Dream Field 2.0 (wip)


Unreal Engine, real-time image and mesh generation




Dream Field 2.0 is a work in progress, continuing my exploration of AI as a malleable creative material that breaks down the semantic divide between humans and nonhumans, different species and lifeforms, imagining new ways for humans to relate to nature - less athropocentric, but more deeply intwined with the ecosystem we are part of. I also continue to explore AI (LLM)’s potential to align with or fuse with nonhuman forms of intelligence in nature, serving not as a human assistant furthering human interest only, but as a bridge between humans and the natural world. These are important topics to me in an age where the way we live is so detached and distanced from nature.

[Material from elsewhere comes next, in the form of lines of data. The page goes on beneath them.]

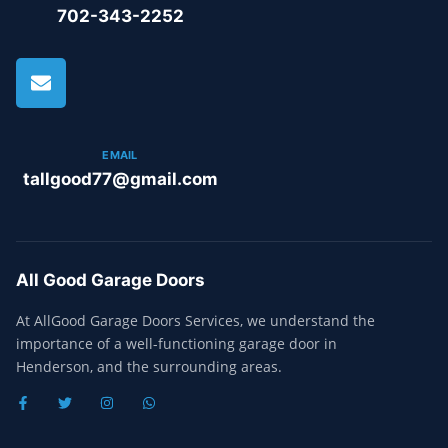
702-343-2252
EMAIL
tallgood77@gmail.com
All Good Garage Doors
At AllGood Garage Doors Services, we understand the
importance of a well-functioning garage door in
Henderson, and the surrounding areas.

My medium and technical pipeline is closely related to my concept - a morphing, ever-evolving virtual world unbounded by static 3D assets and textures, that goes beyond the traditional game engine. Having mainly worked with real-time image generation models such as StreamDiffusion in the past, I went a step further to play around with real-time 3D mesh generation. Below is my experiment fitting an icosphere mesh to a dolphin mesh with a 3D machine learning python library Pytorch 3D, and streaming that morphing mesh into Unreal Engine as a procedural mesh.


To further visualize and build out the world these morphing creatures will live in, I created an open world inside Unreal Engine, largely based on the first iteration of this installation.


Then I added real-time AI texturing to these creatures. This is a workflow running StreamDiffusion (a real-time AI image generation model, which is super fast, and can generates up to 30 frames of images per second) and Controlnet inside TouchDesigner, then sending that morphing texture back into Unreal Engine as a video stream, to be applied to the meshes. In the Gif below, you can see the texture morph from monarch butterfly, to a blue jay.


The next step is have creatures go about their lives and even interact with each other. A first step is adding some AI movements and animation.


I am also working on “modding” the generative agents village simulation from a Stanford research paper to simulate a nonhuman ecosystem, and use that to power the behavior of creatures inside my virtual world. The process has been thought-provoking - to what extent can those LLM-powered systems prompted to simulate human perception, thought, and behavior, be appropriated to simulate nonhuman creatures’ perception and behavior? Since LLM doesn’t exactly think and plan like humans do, might they even be better at simulating nonhuman agents? Would that be one of the ways AI can serve as a bridge connecting humans closer with the nonhuman world?